- 我的三体
- Genre: Science fiction, action, machinima
- Based on: The Three-Body Problem and The Dark Forest by Liu Cixin
- Directed by: Li Zhenyi (李圳宜)
- Country of origin: China
- Original language: Mandarin
- No. of seasons: 4

Original release
- Network: Bilibili, AcFun
- Release: 27 February 2014

= The Three-Body Problem in Minecraft =

Chinese animated series

The Three-Body Problem in Minecraft (我的三体 (Wǒdè Sāntǐ, My Three-Body)) is a Chinese network animated series based on the science fiction novels The Three-Body Problem and The Dark Forest by Liu Cixin. Initially, the animation was an unofficial machinima doujin work, but from the second season onward, it became an official adaptation.

==Production==
The animation's director, Li Zhenyi (李圳宜), is a student studying at the University of Pau and the Adour Region and a fan of the Three-Body Problem. As he was often asked about the novel, he decided to use Minecraft to make an animated adaption of the work. When he made the first episode, he was the only person involved aside from the voice actors, so he needed to adapt the screenplay, perform auditions, and design the levels. Due to technical, experience and financial constraints, the first season was relatively unprofessional, but nevertheless managed to attract others to help work on the production. After the fourth episode, the creators set up a production team, and after the ninth, they all converted to animation production.
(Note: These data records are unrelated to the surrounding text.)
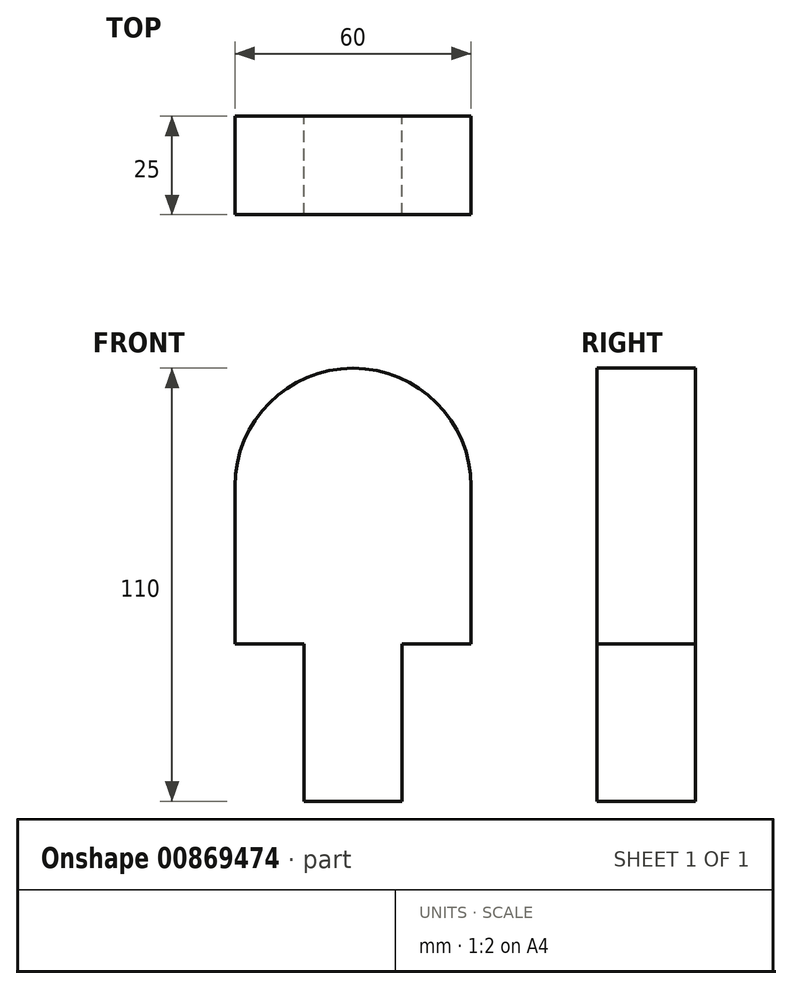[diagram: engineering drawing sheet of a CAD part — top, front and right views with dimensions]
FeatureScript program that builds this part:
annotation { "Feature Type Name" : "Feature", "Feature Type Description" : "" }
export const myFeature = defineFeature(function(context is Context, id is Id, definition is map)
    precondition{}
    {
        {
            var Q0;
            Q0=qCreatedBy(makeId("Front.planeOp"),FACE);
            var sketch = newSketch(context, id + "F0", { "sketchPlane" : qUnion([Q0])});
            skLineSegment(sketch, "E0.bottom", {"start": v(-29.06, 17.62) * mm, "end": v(30.94, 17.62) * mm});
            skLineSegment(sketch, "E0.top", {"start": v(-29.06, -22.38) * mm, "end": v(30.94, -22.38) * mm});
            skLineSegment(sketch, "E0.left", {"start": v(-29.06, 17.62) * mm, "end": v(-29.06, -22.38) * mm});
            skLineSegment(sketch, "E0.right", {"start": v(30.94, 17.62) * mm, "end": v(30.94, -22.38) * mm});
            skLineSegment(sketch, "E1", {"start": v(-11.56, -22.38) * mm, "end": v(-11.56, -62.38) * mm});
            skLineSegment(sketch, "E2", {"start": v(13.44, -22.38) * mm, "end": v(13.44, -62.38) * mm});
            skLineSegment(sketch, "E3", {"start": v(13.44, -62.38) * mm, "end": v(-11.56, -62.38) * mm});
            skArc(sketch, "E4", {"start": v(30.94, 17.62) * mm, "mid": v(0.94, 47.62) * mm, "end": v(-29.06, 17.62) * mm});
            skSolve(sketch);
        }
        {
            var Q0;
            Q0=makeQuery(id+"F0.imprint","IMPRINT",FACE,{"disambiguationData":[TD([[makeQuery(id+"F0.imprint","IMPRINT",EDGE,{"derivedFrom":sQuery(id+"F0.wireOp",EDGE,"E0.bottom")}),1.0]])]});
            var Q1;
            Q1=makeQuery(id+"F0.imprint","IMPRINT",FACE,{"disambiguationData":[TD([[makeQuery(id+"F0.imprint","IMPRINT",EDGE,{"derivedFrom":sQuery(id+"F0.wireOp",EDGE,"E0.bottom")}),-1.0]])]});
            var Q2;
            {var subQ0=sQuery(id+"F0.wireOp",EDGE,"E1");Q2=makeQuery(id+"F0.imprint","IMPRINT",FACE,{"disambiguationData":[TD([[makeQuery(id+"F0.imprint","IMPRINT",EDGE,{"derivedFrom":subQ0}),1.0]])]});}
            extrude(context, id + "F1", {"entities" : qUnion([Q0, Q1, Q2]), "endBound" : BoundingType.SYMMETRIC, "depth" : 25 * mm, "offsetDistance" : 25 * mm});
        }
    });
With the debut of the second season, quality was further improved, with the addition of lighting and character expressions. It also became an official adaptation, allowing the team to receive financial support and official licensing from the publishers of the original novel.

==Seasons==

The average episode lasts about 20 minutes.
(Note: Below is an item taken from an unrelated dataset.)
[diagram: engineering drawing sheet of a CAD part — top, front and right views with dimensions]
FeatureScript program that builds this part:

During the first season, there was a six-month gap between episodes 10 and 11. After the second episode of season two, updates were discontinued for a long time, before broadcasting began again in January 2018.
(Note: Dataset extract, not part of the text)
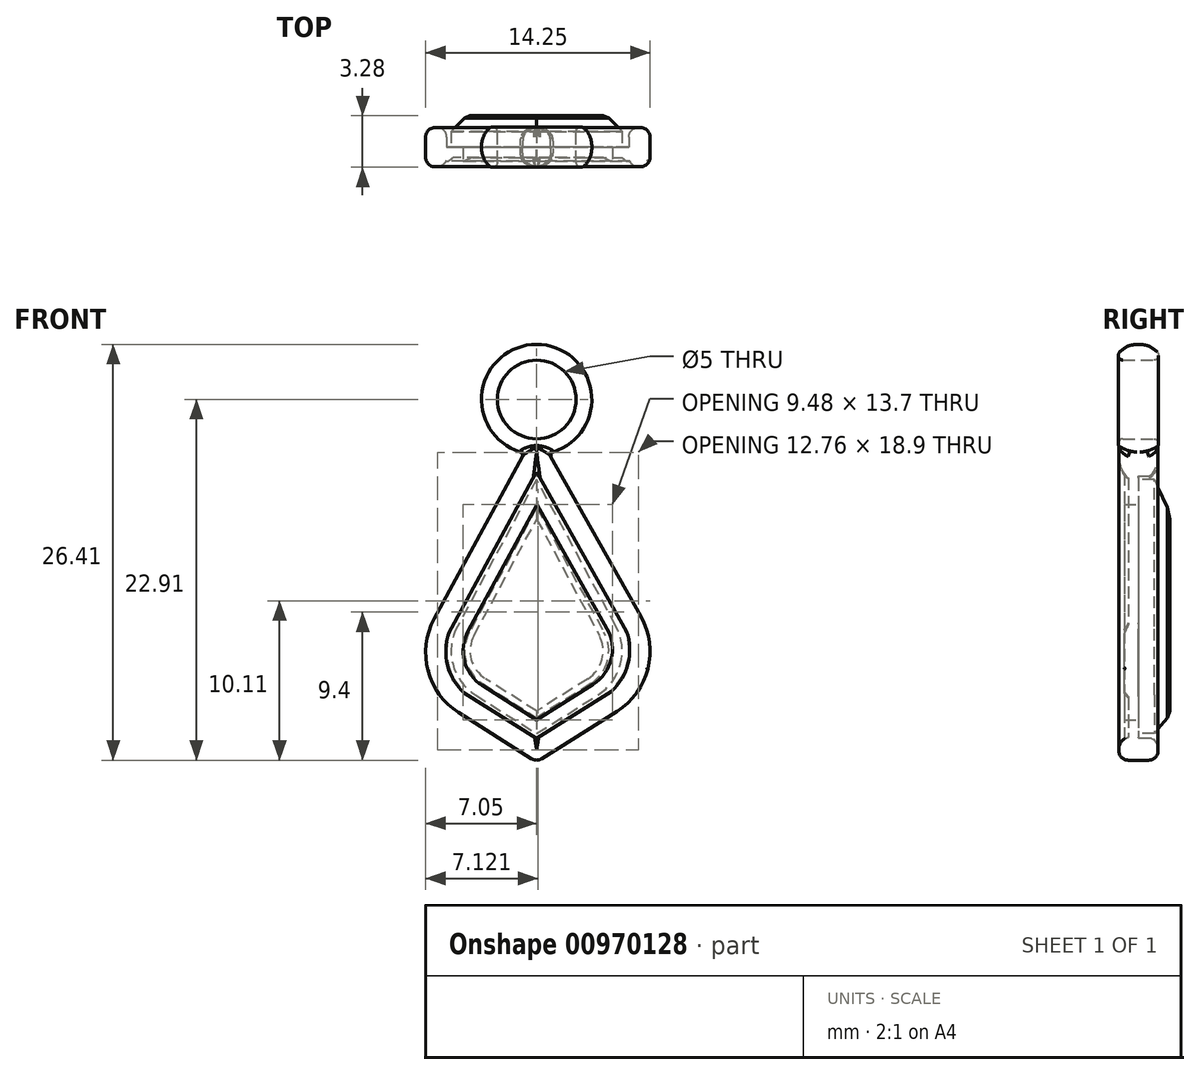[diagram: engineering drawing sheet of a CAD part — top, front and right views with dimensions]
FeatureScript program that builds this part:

| Series | Subtitle | Episodes |  | Originally released |  |
| First released | Last released |
| 1 | – | 11 |  | 27 February 2014 | 6 October 2015 |
| 2 | The Legend of Luo Ji | 11 |  | 9 June 2016 | 9 March 2018 |
| 3 | The Legend of Zhang Beihai | 9 |  | 21 January 2020 | 10 March 2020 |
| 4 | – | 9 |  | 14 June 2024 | 8 September 2024 |

==Reception==
Critical reception was largely positive. On the Chinese social website Douban and video website Bilibili, the animation received an overall rating of 9.7/10.

According to the People's Daily, the creators' animation, voice-over work, scene design, and editing manages use the video-game-style pixel art into a production with a quality similar to sci-fi movies. They also commended the quality of the animation, especially in the third season. The Paper also praised it, stating that since the production team were fans of the original novel, they could preserve the details that made it appealing, and make the adapted plot compelling and rich.

In 2015, the production team was awarded the Silver Prize of the Xingyun Awards.

Outside of China, users have uploaded the series onto YouTube, putting each season onto a playlist.